‘Take Me to Bed or Lose Me Forever’

Volitant Gallery's exhibition "Take Me to Bed or Lose Me Forever," which both employs and questions many of love's clichés to reflect on our experience of the emotion, is a smile and a good laugh

Arts Review

"Take Me to Bed or Lose Me Forever"

Volitant Gallery, through Dec. 30

It is the one line from Top Gun that almost everyone remembers: When Goose's wife says, "Take me to bed or lose me forever," he follows with "Show me the way home, honey." And if you don't remember what comes next, Volitant's current group show will help jog your memory. Each work shows the way through blissful beds, bedders, and the unhappily bedded alike, employing and questioning many of love's clichés. Under the curatorial direction of Leona Scull-Hons, "Take Me to Bed …" reminds us that between life and death there is at least love, in its many variations. In Bunnyphonic's coy pairing of apple and inchworm on two separated 78rpm records, we see the unending song of love at play: the desire to absorb, to possess, to even eat the object of your desires and make it part of you. In Sarah Voglewede's exuberant tented love shack, oozing, scalloped red, pink, and purple carpets map out the space of utopic union, while balloons and ribbons lilt above this house of bliss.

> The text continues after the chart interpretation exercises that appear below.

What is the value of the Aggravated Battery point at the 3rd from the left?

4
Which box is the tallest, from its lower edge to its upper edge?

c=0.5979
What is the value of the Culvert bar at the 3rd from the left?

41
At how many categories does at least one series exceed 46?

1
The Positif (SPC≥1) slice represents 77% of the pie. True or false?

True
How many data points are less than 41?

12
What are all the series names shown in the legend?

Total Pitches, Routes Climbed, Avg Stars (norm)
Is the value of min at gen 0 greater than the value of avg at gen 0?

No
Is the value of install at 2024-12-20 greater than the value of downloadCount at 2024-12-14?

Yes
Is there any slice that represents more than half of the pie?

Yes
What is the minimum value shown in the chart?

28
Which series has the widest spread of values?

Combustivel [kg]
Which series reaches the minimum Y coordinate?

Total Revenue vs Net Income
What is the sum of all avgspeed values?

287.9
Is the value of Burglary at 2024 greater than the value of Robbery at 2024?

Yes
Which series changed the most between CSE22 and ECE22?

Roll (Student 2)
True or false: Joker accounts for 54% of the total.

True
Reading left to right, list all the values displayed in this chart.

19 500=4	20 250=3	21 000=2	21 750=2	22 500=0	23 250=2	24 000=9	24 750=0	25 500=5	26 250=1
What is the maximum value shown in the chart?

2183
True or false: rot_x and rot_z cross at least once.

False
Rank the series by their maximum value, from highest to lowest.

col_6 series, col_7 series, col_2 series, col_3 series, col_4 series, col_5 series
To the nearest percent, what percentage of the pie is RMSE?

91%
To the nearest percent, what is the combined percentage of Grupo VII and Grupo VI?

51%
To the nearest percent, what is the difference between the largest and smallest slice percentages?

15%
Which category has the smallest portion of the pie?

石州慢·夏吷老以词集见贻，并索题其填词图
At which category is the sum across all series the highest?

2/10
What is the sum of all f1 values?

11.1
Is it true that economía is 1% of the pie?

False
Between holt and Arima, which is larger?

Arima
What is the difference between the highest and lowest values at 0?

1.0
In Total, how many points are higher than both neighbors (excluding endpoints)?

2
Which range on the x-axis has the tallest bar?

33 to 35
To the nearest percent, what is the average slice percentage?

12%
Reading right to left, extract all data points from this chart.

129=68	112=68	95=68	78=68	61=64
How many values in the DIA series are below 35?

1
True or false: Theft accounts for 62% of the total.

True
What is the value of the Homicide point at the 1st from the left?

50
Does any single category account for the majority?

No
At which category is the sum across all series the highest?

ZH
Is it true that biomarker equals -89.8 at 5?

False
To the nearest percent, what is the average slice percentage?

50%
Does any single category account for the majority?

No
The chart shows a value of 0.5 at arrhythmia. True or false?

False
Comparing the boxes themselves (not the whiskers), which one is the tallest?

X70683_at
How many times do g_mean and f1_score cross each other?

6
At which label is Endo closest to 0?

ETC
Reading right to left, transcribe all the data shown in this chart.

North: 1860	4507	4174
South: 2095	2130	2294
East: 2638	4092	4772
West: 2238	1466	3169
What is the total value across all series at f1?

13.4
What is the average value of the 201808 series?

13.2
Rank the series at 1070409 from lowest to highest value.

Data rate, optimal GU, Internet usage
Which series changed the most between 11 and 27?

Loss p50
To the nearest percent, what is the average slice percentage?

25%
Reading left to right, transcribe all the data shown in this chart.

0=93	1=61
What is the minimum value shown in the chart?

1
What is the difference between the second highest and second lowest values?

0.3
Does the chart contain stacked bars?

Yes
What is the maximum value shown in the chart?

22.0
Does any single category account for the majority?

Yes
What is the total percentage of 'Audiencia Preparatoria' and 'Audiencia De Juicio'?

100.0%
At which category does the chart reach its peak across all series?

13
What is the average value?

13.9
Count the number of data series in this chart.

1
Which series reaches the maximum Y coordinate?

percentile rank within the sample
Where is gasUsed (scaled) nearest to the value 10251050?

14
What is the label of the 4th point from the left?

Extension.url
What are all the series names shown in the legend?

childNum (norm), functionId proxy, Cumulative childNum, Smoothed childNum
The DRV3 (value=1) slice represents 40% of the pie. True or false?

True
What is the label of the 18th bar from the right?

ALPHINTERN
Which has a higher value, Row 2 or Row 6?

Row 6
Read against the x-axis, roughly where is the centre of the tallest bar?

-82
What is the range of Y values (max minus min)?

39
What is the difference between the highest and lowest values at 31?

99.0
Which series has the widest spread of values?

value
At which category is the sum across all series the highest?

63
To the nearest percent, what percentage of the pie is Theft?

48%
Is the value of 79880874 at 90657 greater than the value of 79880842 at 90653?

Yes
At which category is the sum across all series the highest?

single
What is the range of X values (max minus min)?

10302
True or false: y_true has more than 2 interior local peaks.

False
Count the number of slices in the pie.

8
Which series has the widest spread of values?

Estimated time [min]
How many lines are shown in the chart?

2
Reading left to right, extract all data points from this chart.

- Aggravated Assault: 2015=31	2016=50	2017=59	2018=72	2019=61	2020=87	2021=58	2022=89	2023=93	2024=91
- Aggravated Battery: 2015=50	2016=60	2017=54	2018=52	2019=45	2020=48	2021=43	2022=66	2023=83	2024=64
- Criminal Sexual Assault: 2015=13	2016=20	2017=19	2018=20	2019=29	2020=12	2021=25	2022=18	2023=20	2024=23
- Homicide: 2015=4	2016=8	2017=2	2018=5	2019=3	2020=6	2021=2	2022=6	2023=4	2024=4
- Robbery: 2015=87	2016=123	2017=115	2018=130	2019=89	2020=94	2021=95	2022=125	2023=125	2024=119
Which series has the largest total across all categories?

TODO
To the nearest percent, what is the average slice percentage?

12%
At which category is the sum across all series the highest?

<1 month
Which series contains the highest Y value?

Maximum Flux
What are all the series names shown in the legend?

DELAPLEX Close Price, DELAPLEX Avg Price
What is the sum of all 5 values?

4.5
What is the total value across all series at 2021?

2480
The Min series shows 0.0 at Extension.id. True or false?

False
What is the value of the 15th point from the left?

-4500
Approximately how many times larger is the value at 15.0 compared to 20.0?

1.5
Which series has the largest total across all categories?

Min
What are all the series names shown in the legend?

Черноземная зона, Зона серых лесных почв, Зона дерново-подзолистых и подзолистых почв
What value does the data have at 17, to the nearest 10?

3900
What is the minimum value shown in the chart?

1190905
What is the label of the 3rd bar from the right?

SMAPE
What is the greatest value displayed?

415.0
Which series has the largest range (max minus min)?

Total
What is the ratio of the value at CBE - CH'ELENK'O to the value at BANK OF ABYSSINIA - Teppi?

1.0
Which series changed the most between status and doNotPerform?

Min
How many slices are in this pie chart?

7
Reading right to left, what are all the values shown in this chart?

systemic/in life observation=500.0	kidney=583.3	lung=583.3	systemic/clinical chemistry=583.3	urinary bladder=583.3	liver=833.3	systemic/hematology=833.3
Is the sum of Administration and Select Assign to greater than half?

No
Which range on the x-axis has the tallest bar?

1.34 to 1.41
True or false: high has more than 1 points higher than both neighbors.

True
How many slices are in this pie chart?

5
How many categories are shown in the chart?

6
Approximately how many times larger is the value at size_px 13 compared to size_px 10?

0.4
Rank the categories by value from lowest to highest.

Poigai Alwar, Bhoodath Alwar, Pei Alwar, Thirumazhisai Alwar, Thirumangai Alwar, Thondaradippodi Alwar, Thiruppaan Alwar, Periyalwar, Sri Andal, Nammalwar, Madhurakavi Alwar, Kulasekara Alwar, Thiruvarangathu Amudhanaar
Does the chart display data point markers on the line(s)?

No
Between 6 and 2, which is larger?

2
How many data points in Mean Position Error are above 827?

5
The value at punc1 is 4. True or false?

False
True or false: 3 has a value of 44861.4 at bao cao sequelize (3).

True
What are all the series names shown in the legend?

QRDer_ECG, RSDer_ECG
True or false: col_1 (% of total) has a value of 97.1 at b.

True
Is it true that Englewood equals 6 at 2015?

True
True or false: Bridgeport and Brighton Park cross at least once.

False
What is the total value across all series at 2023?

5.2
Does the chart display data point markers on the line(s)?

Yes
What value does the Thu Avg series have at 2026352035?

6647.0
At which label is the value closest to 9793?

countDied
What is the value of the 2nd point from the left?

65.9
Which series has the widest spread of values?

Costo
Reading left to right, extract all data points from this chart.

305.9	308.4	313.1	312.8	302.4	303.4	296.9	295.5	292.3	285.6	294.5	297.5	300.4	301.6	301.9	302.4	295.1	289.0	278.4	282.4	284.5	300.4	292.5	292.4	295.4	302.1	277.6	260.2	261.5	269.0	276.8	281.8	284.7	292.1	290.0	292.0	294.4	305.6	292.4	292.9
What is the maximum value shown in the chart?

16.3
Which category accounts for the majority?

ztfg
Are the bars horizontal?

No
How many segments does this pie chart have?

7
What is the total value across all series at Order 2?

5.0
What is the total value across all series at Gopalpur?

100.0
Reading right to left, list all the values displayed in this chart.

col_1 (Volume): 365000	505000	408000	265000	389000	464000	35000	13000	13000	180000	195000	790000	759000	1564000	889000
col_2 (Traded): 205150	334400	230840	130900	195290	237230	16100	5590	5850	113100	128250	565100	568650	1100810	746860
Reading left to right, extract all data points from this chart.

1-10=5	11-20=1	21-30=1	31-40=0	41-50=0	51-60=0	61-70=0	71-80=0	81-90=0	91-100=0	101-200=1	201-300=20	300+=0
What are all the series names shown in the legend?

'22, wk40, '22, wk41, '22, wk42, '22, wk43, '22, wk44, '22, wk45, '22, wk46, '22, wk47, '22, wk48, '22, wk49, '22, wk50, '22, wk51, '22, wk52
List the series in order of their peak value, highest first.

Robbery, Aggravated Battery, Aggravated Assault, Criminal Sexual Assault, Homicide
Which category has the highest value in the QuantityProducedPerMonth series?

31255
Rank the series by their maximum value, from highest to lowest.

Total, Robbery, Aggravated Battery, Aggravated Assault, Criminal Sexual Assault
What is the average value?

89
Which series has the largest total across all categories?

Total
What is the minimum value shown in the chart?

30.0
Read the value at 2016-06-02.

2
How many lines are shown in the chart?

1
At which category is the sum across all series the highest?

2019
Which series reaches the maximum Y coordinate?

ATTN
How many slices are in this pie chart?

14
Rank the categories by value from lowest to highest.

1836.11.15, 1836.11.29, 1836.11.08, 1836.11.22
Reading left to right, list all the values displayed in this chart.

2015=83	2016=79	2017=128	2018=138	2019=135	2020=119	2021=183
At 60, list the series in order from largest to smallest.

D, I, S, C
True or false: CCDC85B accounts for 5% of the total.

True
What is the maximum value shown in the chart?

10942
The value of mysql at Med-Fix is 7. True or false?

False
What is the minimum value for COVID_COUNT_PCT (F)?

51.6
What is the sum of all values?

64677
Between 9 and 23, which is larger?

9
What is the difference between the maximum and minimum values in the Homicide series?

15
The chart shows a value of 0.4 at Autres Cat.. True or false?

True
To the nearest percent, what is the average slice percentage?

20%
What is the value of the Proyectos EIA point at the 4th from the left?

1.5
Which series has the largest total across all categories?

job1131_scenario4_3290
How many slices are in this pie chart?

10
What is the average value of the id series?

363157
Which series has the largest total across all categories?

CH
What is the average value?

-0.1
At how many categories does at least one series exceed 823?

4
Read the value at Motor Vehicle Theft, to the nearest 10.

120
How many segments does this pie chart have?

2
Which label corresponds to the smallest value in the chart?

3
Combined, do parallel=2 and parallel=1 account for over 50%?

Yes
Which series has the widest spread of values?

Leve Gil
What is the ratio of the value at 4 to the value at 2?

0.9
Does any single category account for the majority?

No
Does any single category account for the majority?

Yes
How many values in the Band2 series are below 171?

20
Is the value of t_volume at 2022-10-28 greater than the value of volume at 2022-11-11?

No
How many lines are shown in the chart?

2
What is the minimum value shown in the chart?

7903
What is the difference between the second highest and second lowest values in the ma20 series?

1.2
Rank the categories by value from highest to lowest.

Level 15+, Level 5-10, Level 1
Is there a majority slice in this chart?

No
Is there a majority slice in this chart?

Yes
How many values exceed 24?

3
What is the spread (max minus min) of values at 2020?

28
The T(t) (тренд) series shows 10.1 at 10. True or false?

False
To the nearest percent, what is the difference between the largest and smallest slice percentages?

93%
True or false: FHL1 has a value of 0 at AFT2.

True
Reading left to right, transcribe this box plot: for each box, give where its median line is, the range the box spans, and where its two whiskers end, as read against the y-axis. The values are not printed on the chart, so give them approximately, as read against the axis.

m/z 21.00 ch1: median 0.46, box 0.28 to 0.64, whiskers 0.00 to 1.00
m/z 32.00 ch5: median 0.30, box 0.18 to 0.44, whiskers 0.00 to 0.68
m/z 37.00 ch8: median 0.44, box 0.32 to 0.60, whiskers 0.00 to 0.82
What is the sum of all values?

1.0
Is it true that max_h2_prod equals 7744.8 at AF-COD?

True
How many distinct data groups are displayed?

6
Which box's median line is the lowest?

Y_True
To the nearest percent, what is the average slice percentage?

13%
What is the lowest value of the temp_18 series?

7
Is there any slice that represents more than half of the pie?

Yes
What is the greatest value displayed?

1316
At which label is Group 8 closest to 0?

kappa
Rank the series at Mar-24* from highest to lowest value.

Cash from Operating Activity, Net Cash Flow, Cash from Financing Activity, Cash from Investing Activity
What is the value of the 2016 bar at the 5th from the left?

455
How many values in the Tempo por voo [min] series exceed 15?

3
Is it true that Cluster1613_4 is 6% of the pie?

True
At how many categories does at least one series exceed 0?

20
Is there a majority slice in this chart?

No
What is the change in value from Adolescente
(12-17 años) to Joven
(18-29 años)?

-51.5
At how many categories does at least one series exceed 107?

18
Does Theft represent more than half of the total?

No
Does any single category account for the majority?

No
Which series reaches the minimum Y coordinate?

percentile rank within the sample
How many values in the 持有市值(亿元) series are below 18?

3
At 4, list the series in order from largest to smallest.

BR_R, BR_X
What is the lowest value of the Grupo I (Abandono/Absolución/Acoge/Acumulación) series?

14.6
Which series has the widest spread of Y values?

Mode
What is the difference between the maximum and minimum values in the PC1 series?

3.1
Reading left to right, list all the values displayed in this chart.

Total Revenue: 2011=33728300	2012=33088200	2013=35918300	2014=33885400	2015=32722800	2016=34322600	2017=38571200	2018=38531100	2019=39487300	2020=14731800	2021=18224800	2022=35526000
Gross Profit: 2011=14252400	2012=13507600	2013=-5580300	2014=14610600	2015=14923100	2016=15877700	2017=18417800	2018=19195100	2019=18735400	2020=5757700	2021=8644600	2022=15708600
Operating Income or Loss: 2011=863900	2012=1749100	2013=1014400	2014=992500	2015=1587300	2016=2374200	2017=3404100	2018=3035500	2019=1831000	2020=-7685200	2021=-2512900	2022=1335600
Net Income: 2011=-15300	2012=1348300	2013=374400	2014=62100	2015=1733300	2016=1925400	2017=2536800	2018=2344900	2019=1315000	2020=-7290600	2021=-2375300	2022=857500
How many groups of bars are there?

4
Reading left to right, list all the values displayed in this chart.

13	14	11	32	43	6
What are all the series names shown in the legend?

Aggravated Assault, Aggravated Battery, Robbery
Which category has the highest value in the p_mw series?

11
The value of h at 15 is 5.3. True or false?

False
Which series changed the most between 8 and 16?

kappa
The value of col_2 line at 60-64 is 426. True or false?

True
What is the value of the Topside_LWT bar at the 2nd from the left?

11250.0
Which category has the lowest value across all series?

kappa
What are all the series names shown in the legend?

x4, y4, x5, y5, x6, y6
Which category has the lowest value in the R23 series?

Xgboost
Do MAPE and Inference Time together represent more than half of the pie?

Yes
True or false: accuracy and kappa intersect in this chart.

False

All in this exhibition is not candy and roses, however: In Bunnyphonic's Sweet Dreams Schadenfreude, which might best be described as an oversized valentine's box of the type we made in class in the third grade, the invitation to love and to play is given form and matter. Stepping into the box, complete with a pink heart-shaped door, the viewer is presented with an endearing little piano, marked with stickers faded and curled by what were once, hopefully, loving hands. The scene and the experience pulls you in, until the moment you acquiesce, breaking all of your own gallery hands-off inhibitions, and finally put your own hands to the little piano keys only to find there is no sound. The piano is broken, and the invitation rings surprisingly hollow.

On the subject of hollowness, Jeff Hauger's work examines the economies of love in a series of very clever documents filled sometimes with formal jargon and other times with the confessions of the lovestruck, signing away one's very soul to an unseen lover in return. In Hauger's description of the materials used to make the piece he calls Emily Marquadet's Soul, "pins" and "star dust" file in alongside "one soul" and "shadow box with lock and key." As Emily writes out the promising of her soul – an object, as she notes, the existence of which is as yet unconfirmed by science – the use of blue pen on notebook paper throws us back to our own endless middle-school notes, written in undying love to the latest crush. The price of her soul, however, has a number attached to it, reminding us of the trade, the gift with many strings attached that love often makes of us and itself.

Overall, "Take Me to Bed or Lose Me Forever," like so many of our experiences of love, is a penetrating reflection on our highest heights and our lowest absurdities. It is a smile and a good laugh, and it might end before you realize it was ever here to begin with.

(The gallery reports that the piano inside does work but was apparently being finicky the day I visited.)